Here's a statement: "RF in the shack" does not equal "simple RF overload". Let me define my terms.

"RF in the shack", which many people have experienced when using "unbalanced" antennas like verticals, off-center fed wires, and others, is caused by radiation from the outside shield of the coax, or by unequal currents on either side of a balanced transmission line. As you know, this causes everything from interfering with household devices to RF burns. Many folks have cured this kind of problem with various ferrite chokes and grounding.

But there's another kind of interference: that caused by "simple RF overload", which occurs when your beautifully balanced antenna, with lots of ferrite all over the place, judicious routing of the feedline, and good grounding, is radiating so well that the RF field around the antenna-- and thus, inside your home-- is very high. Paradoxically, this is what you want to happen; your highly efficient antenna system is turning your RF power into a nice, strong radiated field.

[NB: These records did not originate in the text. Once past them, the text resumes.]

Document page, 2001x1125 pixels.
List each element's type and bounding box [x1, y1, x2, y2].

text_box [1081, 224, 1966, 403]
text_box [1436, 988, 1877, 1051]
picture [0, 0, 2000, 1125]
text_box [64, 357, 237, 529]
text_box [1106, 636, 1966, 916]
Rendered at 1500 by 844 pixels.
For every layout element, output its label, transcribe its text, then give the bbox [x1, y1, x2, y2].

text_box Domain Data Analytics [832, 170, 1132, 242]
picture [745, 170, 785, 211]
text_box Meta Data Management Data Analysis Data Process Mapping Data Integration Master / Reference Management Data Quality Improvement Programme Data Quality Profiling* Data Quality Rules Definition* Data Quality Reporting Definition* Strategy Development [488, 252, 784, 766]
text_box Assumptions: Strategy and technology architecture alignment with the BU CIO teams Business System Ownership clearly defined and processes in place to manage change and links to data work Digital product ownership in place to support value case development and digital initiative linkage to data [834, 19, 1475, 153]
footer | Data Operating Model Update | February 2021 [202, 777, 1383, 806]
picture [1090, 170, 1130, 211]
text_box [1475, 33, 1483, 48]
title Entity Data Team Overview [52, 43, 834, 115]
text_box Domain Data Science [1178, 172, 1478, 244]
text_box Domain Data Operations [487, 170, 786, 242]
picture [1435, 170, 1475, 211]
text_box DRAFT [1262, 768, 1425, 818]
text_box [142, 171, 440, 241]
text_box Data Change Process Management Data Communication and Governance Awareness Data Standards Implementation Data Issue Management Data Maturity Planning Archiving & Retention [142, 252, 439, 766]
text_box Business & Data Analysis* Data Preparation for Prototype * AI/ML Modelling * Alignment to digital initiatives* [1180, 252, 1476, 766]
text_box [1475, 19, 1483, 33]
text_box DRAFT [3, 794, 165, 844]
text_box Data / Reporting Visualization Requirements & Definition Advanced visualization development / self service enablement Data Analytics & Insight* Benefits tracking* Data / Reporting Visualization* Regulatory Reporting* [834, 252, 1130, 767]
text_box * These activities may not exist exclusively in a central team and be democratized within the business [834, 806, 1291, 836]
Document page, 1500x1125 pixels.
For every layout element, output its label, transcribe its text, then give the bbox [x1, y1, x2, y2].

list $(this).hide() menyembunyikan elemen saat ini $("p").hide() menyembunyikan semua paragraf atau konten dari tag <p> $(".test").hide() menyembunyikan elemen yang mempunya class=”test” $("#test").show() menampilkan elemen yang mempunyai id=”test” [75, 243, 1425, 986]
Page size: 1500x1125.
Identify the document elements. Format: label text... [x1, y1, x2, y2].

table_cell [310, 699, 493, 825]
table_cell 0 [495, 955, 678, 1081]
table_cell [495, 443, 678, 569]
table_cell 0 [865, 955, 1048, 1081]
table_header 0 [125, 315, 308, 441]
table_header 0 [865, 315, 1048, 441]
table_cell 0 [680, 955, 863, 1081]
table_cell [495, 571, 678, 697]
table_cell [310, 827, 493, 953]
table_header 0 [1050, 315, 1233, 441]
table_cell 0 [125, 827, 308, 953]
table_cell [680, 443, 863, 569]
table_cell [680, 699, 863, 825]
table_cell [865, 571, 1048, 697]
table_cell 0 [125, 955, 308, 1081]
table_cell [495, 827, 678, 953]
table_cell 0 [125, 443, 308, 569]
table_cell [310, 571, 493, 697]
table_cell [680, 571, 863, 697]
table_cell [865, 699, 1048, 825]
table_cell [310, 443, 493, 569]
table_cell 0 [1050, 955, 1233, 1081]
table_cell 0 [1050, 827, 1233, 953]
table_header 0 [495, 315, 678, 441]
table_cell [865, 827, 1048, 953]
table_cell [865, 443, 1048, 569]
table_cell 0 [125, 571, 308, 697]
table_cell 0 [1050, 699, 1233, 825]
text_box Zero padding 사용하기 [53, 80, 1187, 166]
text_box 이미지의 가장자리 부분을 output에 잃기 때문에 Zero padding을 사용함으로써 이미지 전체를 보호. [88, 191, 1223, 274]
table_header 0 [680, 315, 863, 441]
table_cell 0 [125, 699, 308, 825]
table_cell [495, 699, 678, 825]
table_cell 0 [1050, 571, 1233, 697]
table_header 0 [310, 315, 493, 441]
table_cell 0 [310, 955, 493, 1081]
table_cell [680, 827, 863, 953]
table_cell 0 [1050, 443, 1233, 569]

So it's important to understand the difference between these two mechanisms. Maybe a story will help you further understand the distinction I'm making. I attended a high school not far from 50 kW radio station KRLA. KRLA used to get into everything. It was so loud on a crystal radio that you could hear it easily with the earphones laying on the benchtop. If you left an oscilloscope probe disconnected the scope would show an enormous 10V peak-to-peak signal on the screen.

Was KRLA guilty of RF on its feedline, putting "RF in the shack" into our electronics lab? Would ferrites and additional grounding at KRLA's antenna have improved anything? No, because it was a case of "simple RF overload"... caused by a very strong, very close transmitter. KRLA was doing exactly what it should have done: put a bodaciously loud signal everywhere. We just happened to be 'in the way' of that signal.

This is what can happen when you have a perfectly good and RFI-proofed antenna system. The radiated signal is simply too strong for various electronics in your house to handle. And, as you can imagine, running the legal limit makes the problem worse.

I had essentially asked, "Given that your properly functioning antenna is putting a bodaciously loud signal everywhere, why are some devices immune to the signal, and yet others fall apart? Why does one ham's garage door opener go crazy when he transmits, but another ham's is unaffected?" That's what I was wondering.

A number of respondents to my other post told me that yes, in fact, there are devices that act naughtily when they operate high power, but at least as many said that they've *never* had any such problems. Isn't that interesting? Is it just luck? I've purchased faulty devices while they lucked in and purchased all good ones? The engineer in me hates this arbitrarity and drives me to understand why.

What are the unaffected hams doing differently than the rest of us, if anything, to prevent not "RF in the shack", but the dreaded Simple RF Overload?